Et concernant le lait sur la table du Bulgare, je vais vous donner les paroles d'une vieille dame du village d'Orekhovo. Elle était l'un des cinq enfants de la famille qui, avec les adultes, comptait 7 personnes. Ils possédaient une vache de la petite race bovine des Rhodopes, nourrie exclusivement de pâturages. La vache produisait entre un litre et demi et deux litres de lait par jour.

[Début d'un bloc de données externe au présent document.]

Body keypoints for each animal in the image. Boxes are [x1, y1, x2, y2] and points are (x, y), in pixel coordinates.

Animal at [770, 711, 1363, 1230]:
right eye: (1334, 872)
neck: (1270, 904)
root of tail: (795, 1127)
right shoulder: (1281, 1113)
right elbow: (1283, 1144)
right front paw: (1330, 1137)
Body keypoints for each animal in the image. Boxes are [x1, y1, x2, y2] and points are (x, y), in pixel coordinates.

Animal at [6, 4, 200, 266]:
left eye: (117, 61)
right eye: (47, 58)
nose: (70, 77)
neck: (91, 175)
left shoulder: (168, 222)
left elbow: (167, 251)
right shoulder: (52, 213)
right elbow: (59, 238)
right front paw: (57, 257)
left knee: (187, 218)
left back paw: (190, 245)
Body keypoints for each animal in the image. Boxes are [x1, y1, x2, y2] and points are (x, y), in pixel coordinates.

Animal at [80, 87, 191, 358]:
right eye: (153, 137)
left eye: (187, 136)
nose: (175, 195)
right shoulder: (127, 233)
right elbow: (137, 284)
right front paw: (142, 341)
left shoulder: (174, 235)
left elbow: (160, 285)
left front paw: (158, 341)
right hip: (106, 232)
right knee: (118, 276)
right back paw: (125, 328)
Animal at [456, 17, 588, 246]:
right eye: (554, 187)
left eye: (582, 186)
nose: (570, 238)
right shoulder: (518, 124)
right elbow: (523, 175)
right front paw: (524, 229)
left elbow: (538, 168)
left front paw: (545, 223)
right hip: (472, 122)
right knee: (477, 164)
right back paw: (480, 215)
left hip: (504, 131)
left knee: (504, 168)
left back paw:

Ce lait était caillé et stocké dans un kache, et quand la famille avait besoin d'argent, le père prenait le fromage et allait le vendre à Hvojna pour acheter des crayons et des cahiers pour l'école des enfants, par exemple.Dans le passé, les produits laitiers, les œufs et la viande étaient principalement pour le paysan une marchandise à échanger.

Alors la vieille dame m'a dit qu'ils n'avaient jamais bu de lait frais de leur vie. Et c'est raisonnable, car le lait frais est difficile à digérer pour le corps. Le yaourt est un excellent produit fermenté et peut être digéré. Mais à cette époque, le yaourt était rarement consommé. Et considérant que la moitié de l'année était à jeun, même si une personne avait la possibilité de manger du yaourt, ce n'était qu'en dehors du jeûne.

La nourriture des gens pendant une grande partie du développement de la civilisation était à base de plantes. Le choix des produits animaux - viande ou lait - est un choix de riches depuis la seconde moitié du XXe siècle. Mais ce choix a aussi des conséquences négatives sur notre santé.